**Data excerpt**
╔══
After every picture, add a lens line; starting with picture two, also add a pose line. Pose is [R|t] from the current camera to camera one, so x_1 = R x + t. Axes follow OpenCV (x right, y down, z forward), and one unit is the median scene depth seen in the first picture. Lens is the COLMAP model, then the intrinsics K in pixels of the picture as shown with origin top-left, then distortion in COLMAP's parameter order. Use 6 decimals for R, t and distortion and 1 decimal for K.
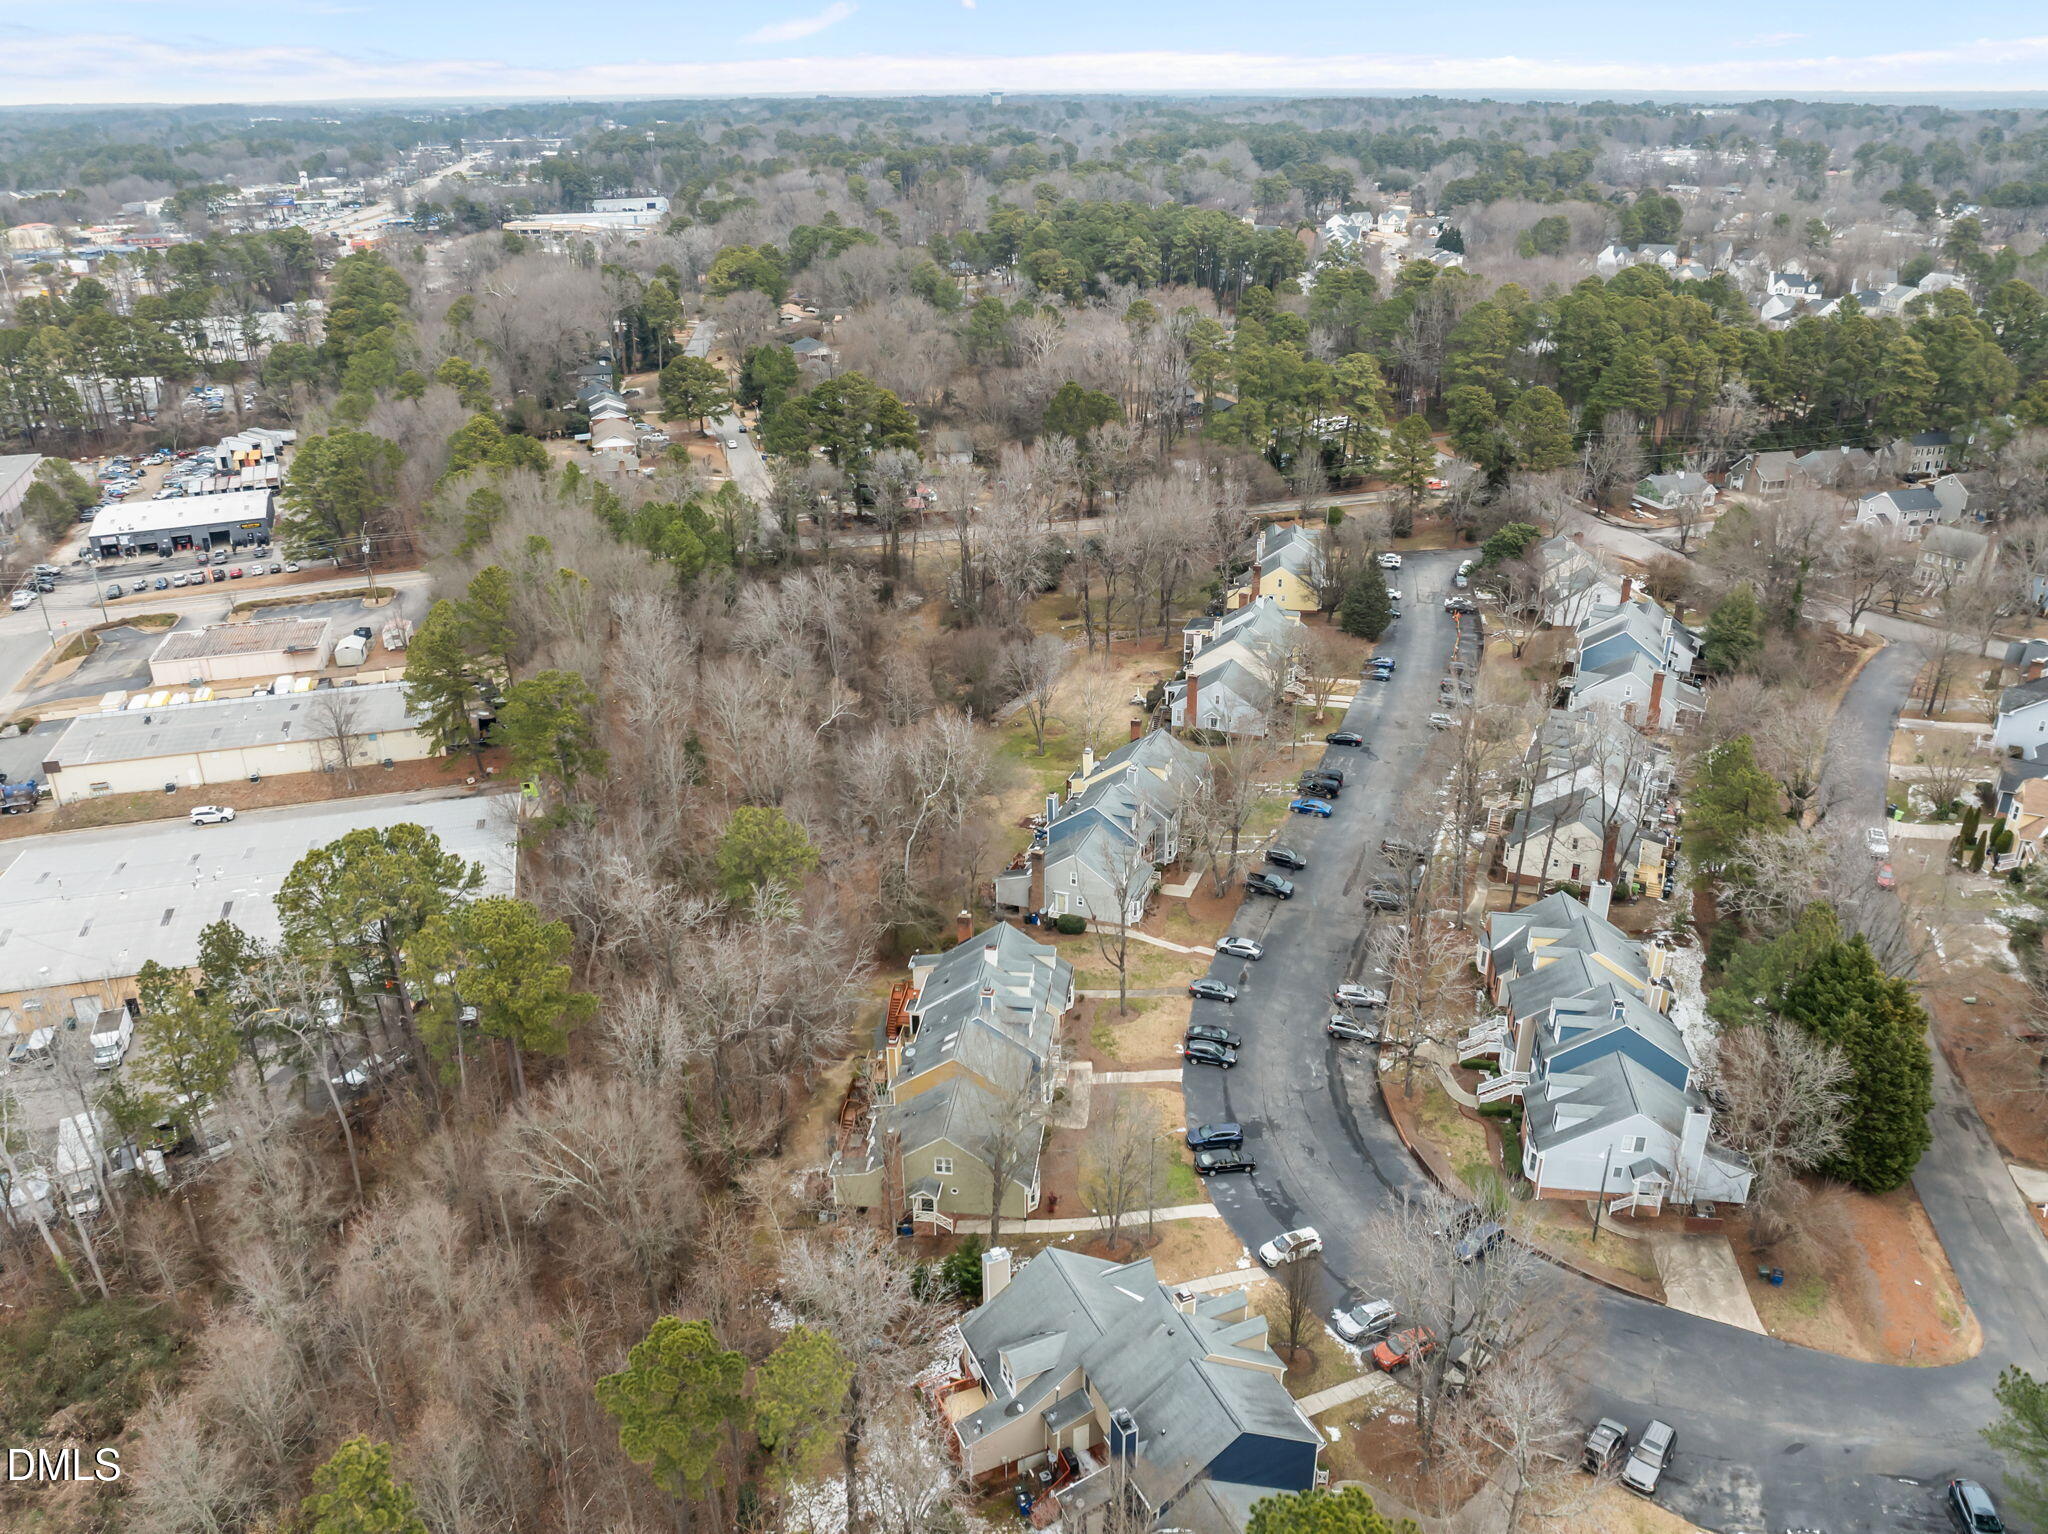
lens RADIAL K [[1506.5, 0, 1024.0], [0, 1506.5, 767.0], [0, 0, 1]] dist [-0.001918, -0.006394]
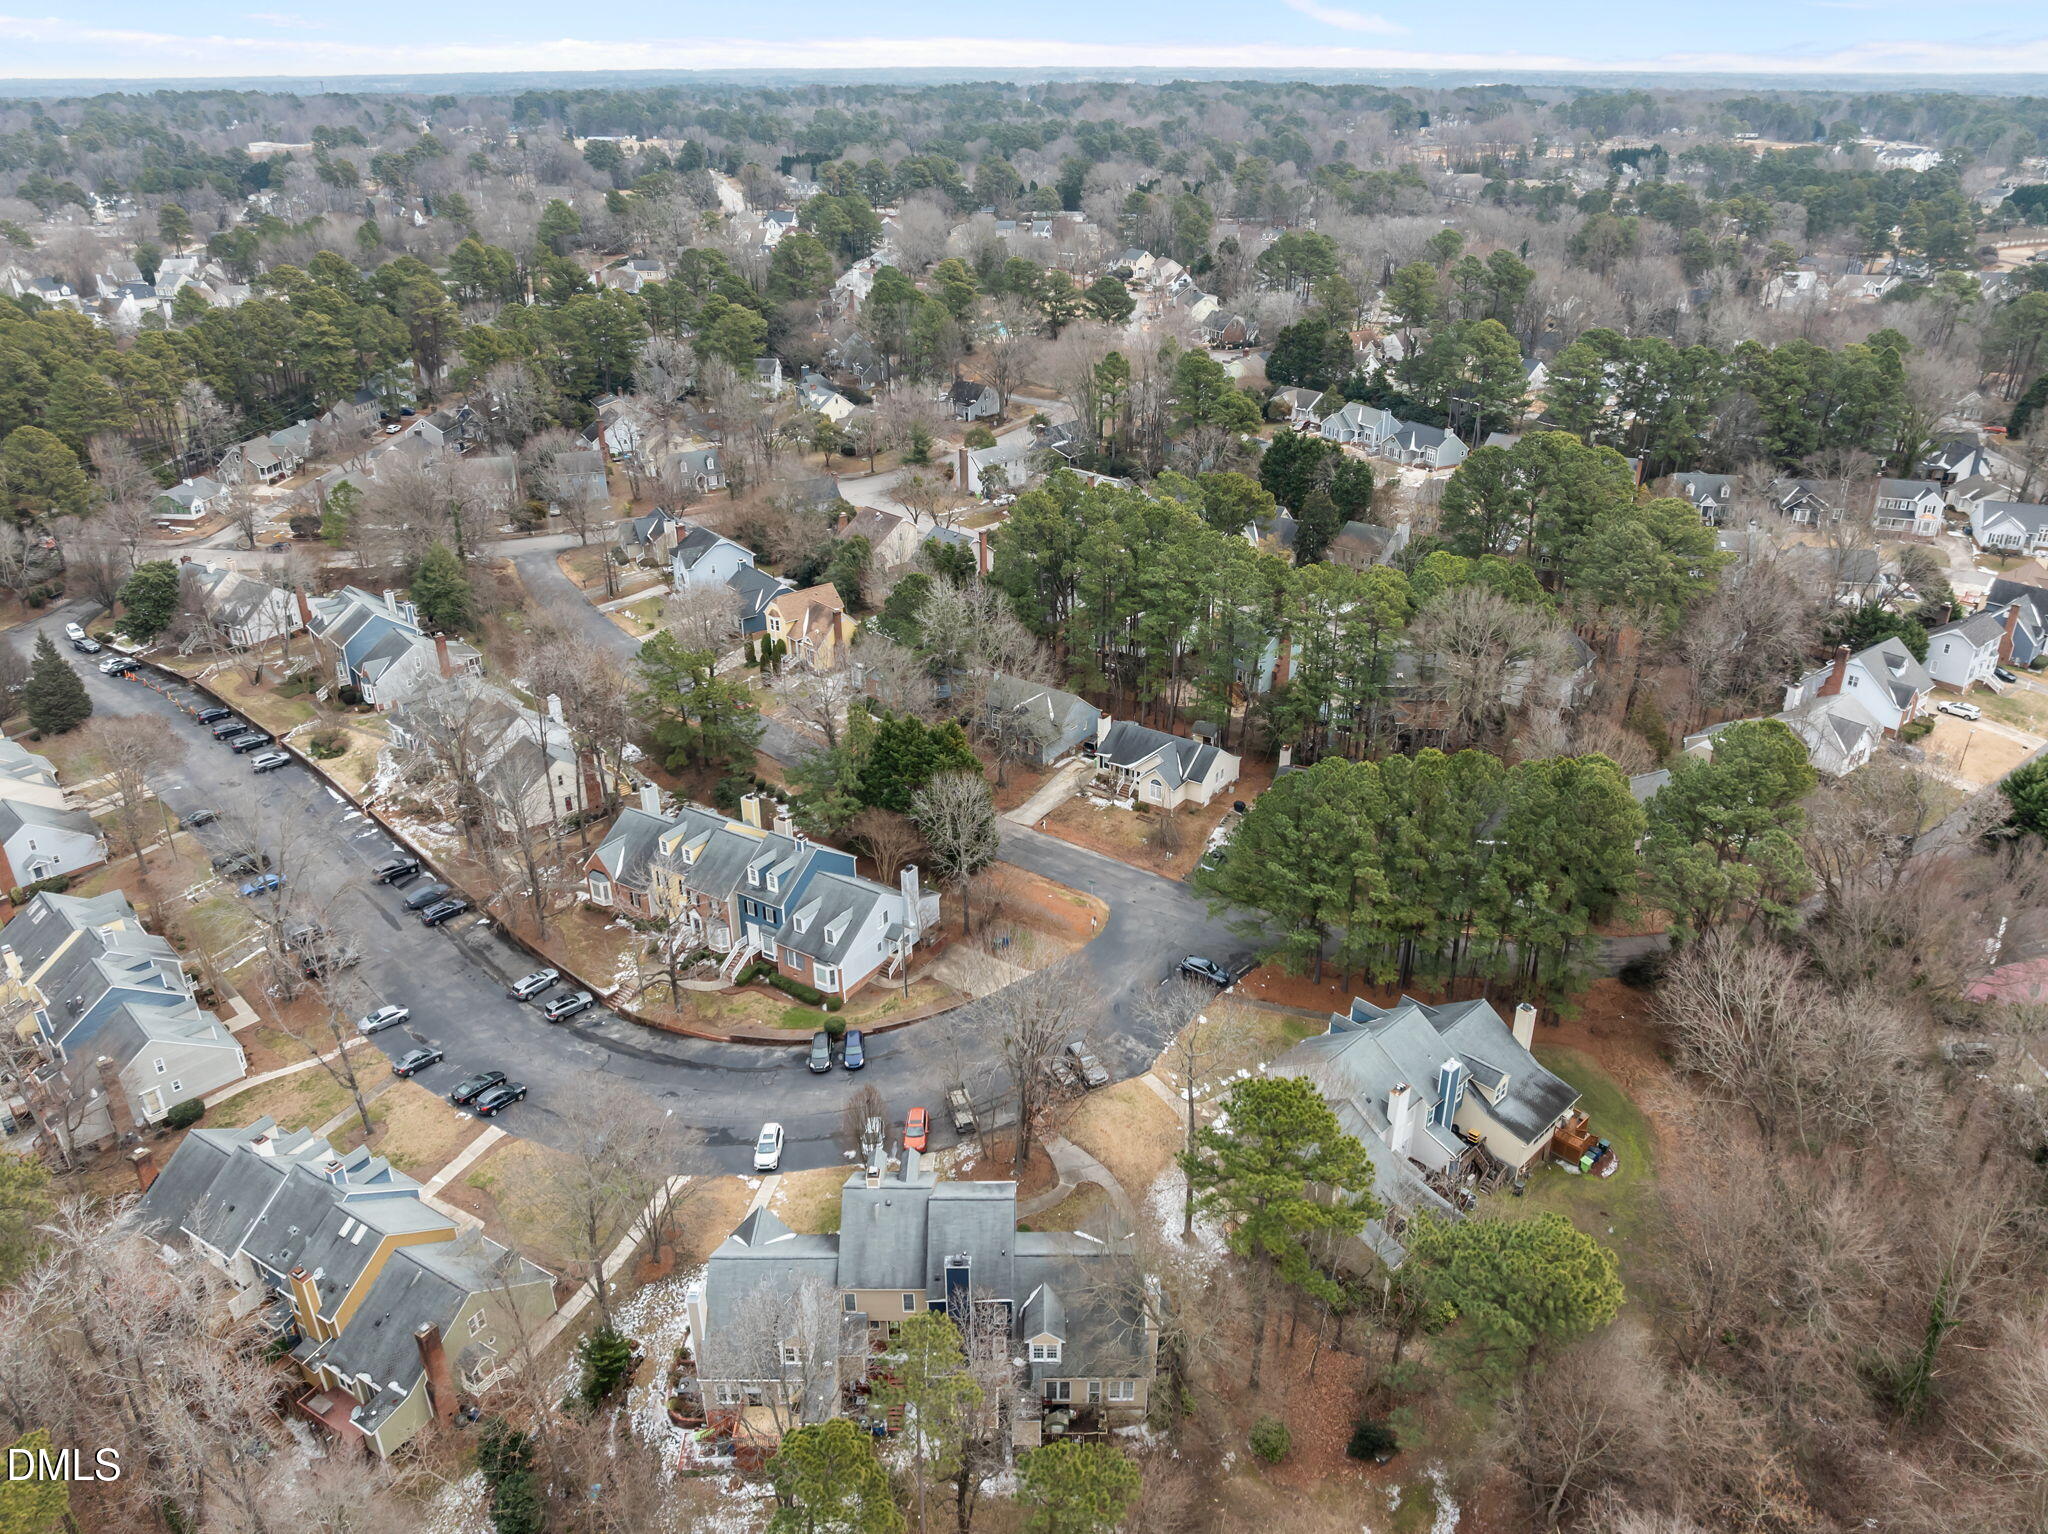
lens RADIAL K [[1506.5, 0, 1024.0], [0, 1506.5, 767.0], [0, 0, 1]] dist [-0.001918, -0.006394]
pose [[0.393926, -0.370040, 0.841363, -0.518130], [0.383234, 0.898141, 0.215581, -0.082276], [-0.835436, 0.237516, 0.495613, 0.227549]]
╚══
**What you have to do**
Return all the material exactly, pictures excluded.

**Exercise result**
After every picture, add a lens line; starting with picture two, also add a pose line. Pose is [R|t] from the current camera to camera one, so x_1 = R x + t. Axes follow OpenCV (x right, y down, z forward), and one unit is the median scene depth seen in the first picture. Lens is the COLMAP model, then the intrinsics K in pixels of the picture as shown with origin top-left, then distortion in COLMAP's parameter order. Use 6 decimals for R, t and distortion and 1 decimal for K.
lens RADIAL K [[1506.5, 0, 1024.0], [0, 1506.5, 767.0], [0, 0, 1]] dist [-0.001918, -0.006394]
lens RADIAL K [[1506.5, 0, 1024.0], [0, 1506.5, 767.0], [0, 0, 1]] dist [-0.001918, -0.006394]
pose [[0.393926, -0.370040, 0.841363, -0.518130], [0.383234, 0.898141, 0.215581, -0.082276], [-0.835436, 0.237516, 0.495613, 0.227549]]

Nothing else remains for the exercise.